By Alissa de Carbonnel
MOSCOW (Reuters) - The top Islamic official in Russia's largely Muslim Tatarstan region was wounded in a bomb attack and a deputy was killed in a separate shooting on Thursday, rocking a province long seen as a showcase of religious tolerance in Russia.
President Vladimir Putin called for unity and condemned the attacks, which were carried out hours before the start of the Muslim holy month of Ramadan, which begins in Russia at sundown on Thursday.
"Law enforcement bodies are doing everything to find, expose and punish the criminals," Putin said.
Tatarstan's mufti, Ildis Faizov, was hospitalised after three powerful blasts TARGET (TGT.NY)d his car. He said he was able to get out of the SUV after the first explosion before more blasts sent flames roaring above the vehicle.
"I felt a first weak explosion in the front part of the car and immediately crawled out of the automobile," said Faizov, who was shown on state television in a hospital bed, according to a statement on the Tatarstan authorities' website.
Reuters television footage showed the vehicle engulfed in the blaze and billowing smoke on a wide avenue in central Kazan, a popular destination for tourists from Moscow, about 735 km (450 miles) east of Russia's capital.
Around the same time, deputy mufti Valiulla Yakupov was shot dead outside his home, the Investigative Committee said.
Russia's Investigative Committee called the car bomb blasts a "terrorist act".
The motives were unknown and no suspects were named, but the seemingly coordinated attacks evoked the deadly violence that is far more frequent in the mainly Muslim regions of Russia's North Caucasus.
Militants fighting to carve an Islamic state from the North Caucasus along Russia's southern flank sometimes target mainstream Muslim leaders backed by the authorities.
Leaders of the insurgency in the North Caucasus have issued appeals to Muslims in other regions of the predominantly Orthodox Christian country, where Muslims are a minority of about 15 percent, to join their fight.
But oil-producing Tatarstan, which enjoys a higher degree of autonomy from Moscow than other regions and is home to a majority ethnic Tatar population, is relatively peaceful.
Russia's National Anti-Terrorism Committee (NAK) said in a statement it suspected the attacks were related to what it called the mufti's work "countering the spread of religious radicalism" in the region.
There were no immediate claims of responsibility for the attacks.
Faizov had been criticised over a scandal around the distribution of rights to make the holy pilgrimage to Mecca. Yaroslav Nilov, chairman of a parliamentary religious bodies committee, said Faizov had taken increasing control over the haj, according to Interfax news agency.

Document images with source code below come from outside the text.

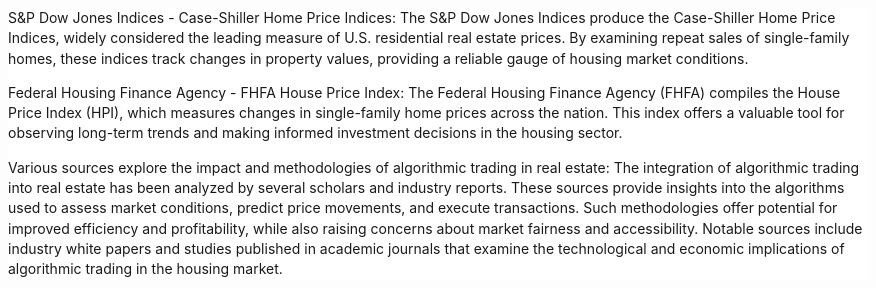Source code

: S&P Dow Jones Indices - Case-Shiller Home Price Indices: The S&P Dow Jones Indices produce the Case-Shiller Home Price Indices, widely considered the leading measure of U.S. residential real estate prices. By examining repeat sales of single-family homes, these indices track changes in property values, providing a reliable gauge of housing market conditions.

Federal Housing Finance Agency - FHFA House Price Index: The Federal Housing Finance Agency (FHFA) compiles the House Price Index (HPI), which measures changes in single-family home prices across the nation. This index offers a valuable tool for observing long-term trends and making informed investment decisions in the housing sector.

Various sources explore the impact and methodologies of algorithmic trading in real estate: The integration of algorithmic trading into real estate has been analyzed by several scholars and industry reports. These sources provide insights into the algorithms used to assess market conditions, predict price movements, and execute transactions. Such methodologies offer potential for improved efficiency and profitability, while also raising concerns about market fairness and accessibility. Notable sources include industry white papers and studies published in academic journals that examine the technological and economic implications of algorithmic trading in the housing market.

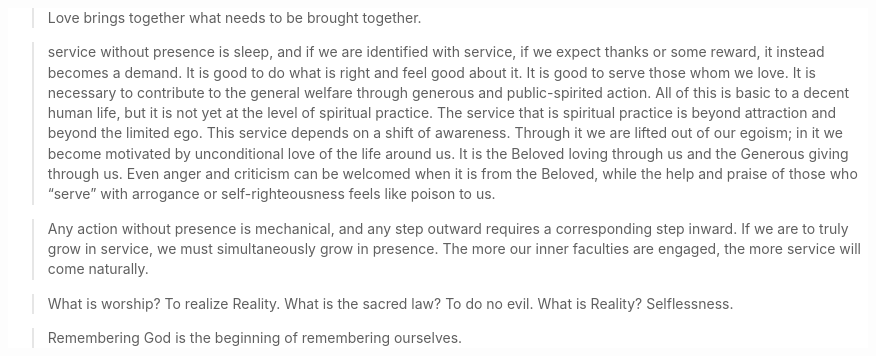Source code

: > Love brings together what needs to be brought together.

> service without presence is sleep, and if we are identified with service, if we expect thanks or some reward, it instead becomes a demand. It is good to do what is right and feel good about it. It is good to serve those whom we love. It is necessary to contribute to the general welfare through generous and public-spirited action. All of this is basic to a decent human life, but it is not yet at the level of spiritual practice. The service that is spiritual practice is beyond attraction and beyond the limited ego. This service depends on a shift of awareness. Through it we are lifted out of our egoism; in it we become motivated by unconditional love of the life around us. It is the Beloved loving through us and the Generous giving through us. Even anger and criticism can be welcomed when it is from the Beloved, while the help and praise of those who “serve” with arrogance or self-righteousness feels like poison to us.

> Any action without presence is mechanical, and any step outward requires a corresponding step inward. If we are to truly grow in service, we must simultaneously grow in presence. The more our inner faculties are engaged, the more service will come naturally.

> What is worship? To realize Reality. What is the sacred law? To do no evil. What is Reality? Selflessness.

> Remembering God is the beginning of remembering ourselves.

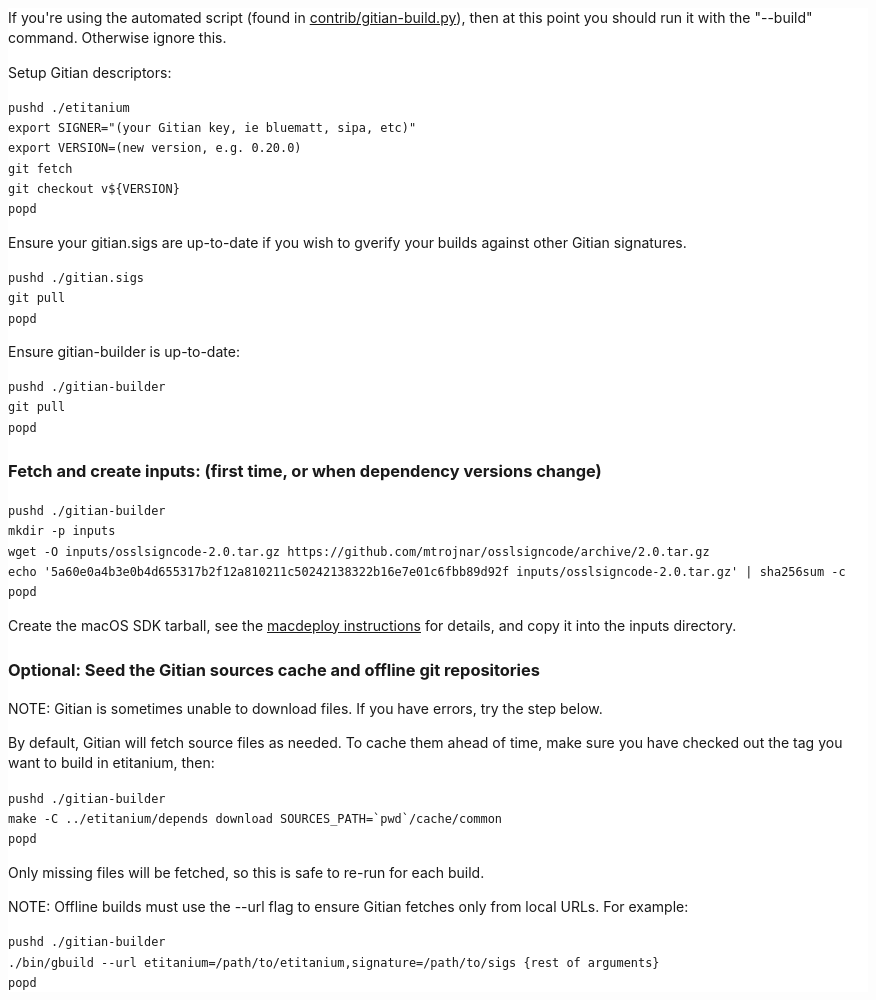 If you're using the automated script (found in [contrib/gitian-build.py](/contrib/gitian-build.py)), then at this point you should run it with the "--build" command. Otherwise ignore this.

Setup Gitian descriptors:

    pushd ./etitanium
    export SIGNER="(your Gitian key, ie bluematt, sipa, etc)"
    export VERSION=(new version, e.g. 0.20.0)
    git fetch
    git checkout v${VERSION}
    popd

Ensure your gitian.sigs are up-to-date if you wish to gverify your builds against other Gitian signatures.

    pushd ./gitian.sigs
    git pull
    popd

Ensure gitian-builder is up-to-date:

    pushd ./gitian-builder
    git pull
    popd

### Fetch and create inputs: (first time, or when dependency versions change)

    pushd ./gitian-builder
    mkdir -p inputs
    wget -O inputs/osslsigncode-2.0.tar.gz https://github.com/mtrojnar/osslsigncode/archive/2.0.tar.gz
    echo '5a60e0a4b3e0b4d655317b2f12a810211c50242138322b16e7e01c6fbb89d92f inputs/osslsigncode-2.0.tar.gz' | sha256sum -c
    popd

Create the macOS SDK tarball, see the [macdeploy instructions](/contrib/macdeploy/README.md#deterministic-macos-dmg-notes) for details, and copy it into the inputs directory.

### Optional: Seed the Gitian sources cache and offline git repositories

NOTE: Gitian is sometimes unable to download files. If you have errors, try the step below.

By default, Gitian will fetch source files as needed. To cache them ahead of time, make sure you have checked out the tag you want to build in etitanium, then:

    pushd ./gitian-builder
    make -C ../etitanium/depends download SOURCES_PATH=`pwd`/cache/common
    popd

Only missing files will be fetched, so this is safe to re-run for each build.

NOTE: Offline builds must use the --url flag to ensure Gitian fetches only from local URLs. For example:

    pushd ./gitian-builder
    ./bin/gbuild --url etitanium=/path/to/etitanium,signature=/path/to/sigs {rest of arguments}
    popd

Police in Kazan said they had heightened security and increased law enforcement forces on the streets, the Interfax reported.
Militants in the North Caucasus, whose insurgency is rooted in two wars against separatists in the province of Chechnya since the 1991 collapse of the Soviet Union, stage almost daily attacks across the mountainous region.
They have been blamed or claimed responsibility for a handful of large-scale attacks outside the region, including a suicide bombing at Moscow's Domodedovo airport that killed 37 people in January 2011 and twin bombings that killed 40 people in the Moscow subway in 2010.